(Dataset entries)
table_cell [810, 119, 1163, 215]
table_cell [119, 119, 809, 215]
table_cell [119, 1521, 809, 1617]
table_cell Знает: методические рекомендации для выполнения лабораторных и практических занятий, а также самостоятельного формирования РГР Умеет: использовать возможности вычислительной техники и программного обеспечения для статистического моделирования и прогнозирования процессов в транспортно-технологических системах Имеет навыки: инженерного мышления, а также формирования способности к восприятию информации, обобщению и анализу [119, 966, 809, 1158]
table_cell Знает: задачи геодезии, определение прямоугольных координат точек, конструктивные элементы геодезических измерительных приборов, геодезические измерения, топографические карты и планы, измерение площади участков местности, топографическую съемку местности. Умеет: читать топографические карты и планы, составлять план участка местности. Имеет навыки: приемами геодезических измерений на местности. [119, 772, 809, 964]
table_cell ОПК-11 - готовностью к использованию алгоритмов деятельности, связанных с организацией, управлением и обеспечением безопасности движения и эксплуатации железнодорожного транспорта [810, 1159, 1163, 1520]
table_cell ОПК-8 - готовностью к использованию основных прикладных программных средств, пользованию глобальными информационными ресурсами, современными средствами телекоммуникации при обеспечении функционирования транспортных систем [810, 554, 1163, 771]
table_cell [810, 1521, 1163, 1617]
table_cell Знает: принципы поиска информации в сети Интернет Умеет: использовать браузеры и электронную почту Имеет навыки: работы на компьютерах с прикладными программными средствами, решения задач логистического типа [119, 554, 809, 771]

## Assignment:
The data above should be copied out with complete accuracy.

## Result of the task:
table_cell [810, 119, 1163, 215]
table_cell [119, 119, 809, 215]
table_cell [119, 1521, 809, 1617]
table_cell Знает: методические рекомендации для выполнения лабораторных и практических занятий, а также самостоятельного формирования РГР Умеет: использовать возможности вычислительной техники и программного обеспечения для статистического моделирования и прогнозирования процессов в транспортно-технологических системах Имеет навыки: инженерного мышления, а также формирования способности к восприятию информации, обобщению и анализу [119, 966, 809, 1158]
table_cell Знает: задачи геодезии, определение прямоугольных координат точек, конструктивные элементы геодезических измерительных приборов, геодезические измерения, топографические карты и планы, измерение площади участков местности, топографическую съемку местности. Умеет: читать топографические карты и планы, составлять план участка местности. Имеет навыки: приемами геодезических измерений на местности. [119, 772, 809, 964]
table_cell ОПК-11 - готовностью к использованию алгоритмов деятельности, связанных с организацией, управлением и обеспечением безопасности движения и эксплуатации железнодорожного транспорта [810, 1159, 1163, 1520]
table_cell ОПК-8 - готовностью к использованию основных прикладных программных средств, пользованию глобальными информационными ресурсами, современными средствами телекоммуникации при обеспечении функционирования транспортных систем [810, 554, 1163, 771]
table_cell [810, 1521, 1163, 1617]
table_cell Знает: принципы поиска информации в сети Интернет Умеет: использовать браузеры и электронную почту Имеет навыки: работы на компьютерах с прикладными программными средствами, решения задач логистического типа [119, 554, 809, 771]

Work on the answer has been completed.